_EXERCISE INSTRUCTIONS_
Copy the text lines of every item below word for word, leaving out the pictures.

▼

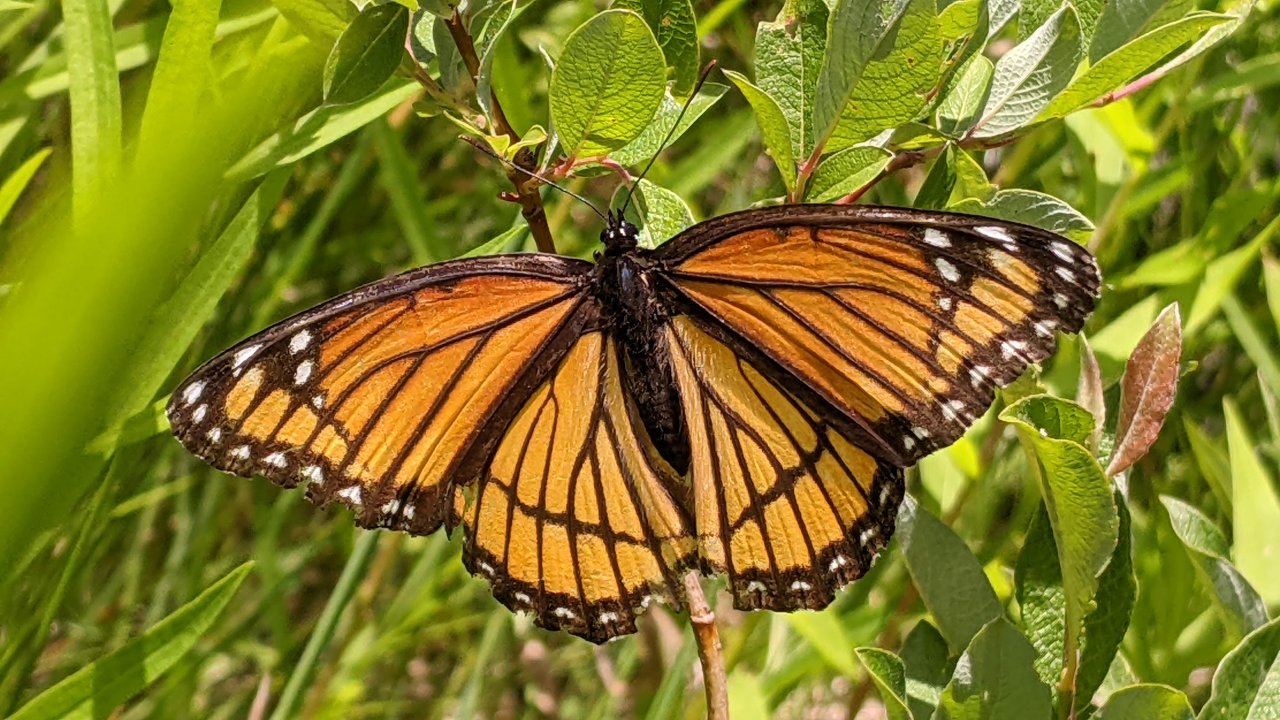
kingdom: Animalia
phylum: Arthropoda
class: Insecta
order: Lepidoptera
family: Nymphalidae
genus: Limenitis
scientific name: Limenitis archippus
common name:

▲

_ANSWER TO THIS EXERCISE_
kingdom: Animalia
phylum: Arthropoda
class: Insecta
order: Lepidoptera
family: Nymphalidae
genus: Limenitis
scientific name: Limenitis archippus
common name:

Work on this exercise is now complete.